Brief. Transcribe every line below exactly; no image goes into the output.

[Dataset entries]
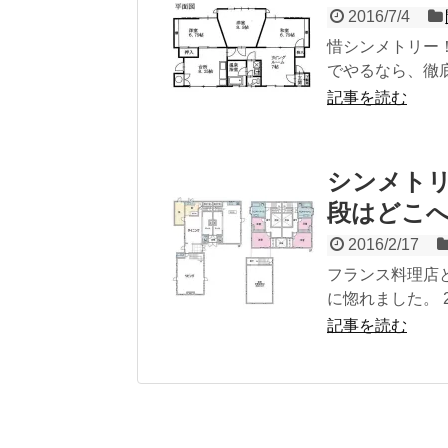
2016/7/4
惜シンメトリー
でやるなら、徹
記事を読む
シンメトリ
段はどこ
2016/2/17
フランス料理店
に惚れました。 
記事を読む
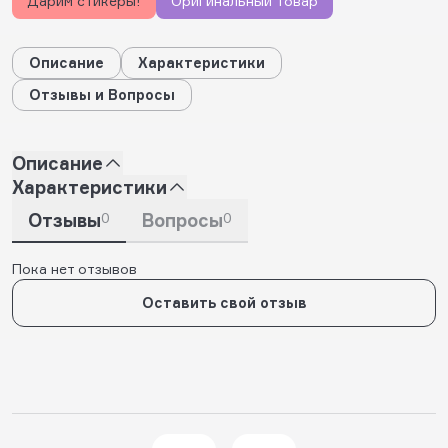
Дарим стикеры!
Оригинальный товар
Описание
Характеристики
Отзывы и Вопросы
Описание
Характеристики
Отзывы
0
Вопросы
0
Пока нет отзывов
Оставить свой отзыв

Output.
2016/7/4
惜シンメトリー
でやるなら、徹
記事を読む
シンメトリ
段はどこ
2016/2/17
フランス料理店
に惚れました。 
記事を読む
Дарим стикеры!
Оригинальный товар
Описание
Характеристики
Отзывы и Вопросы
Описание
Характеристики
Отзывы
0
Вопросы
0
Пока нет отзывов
Оставить свой отзыв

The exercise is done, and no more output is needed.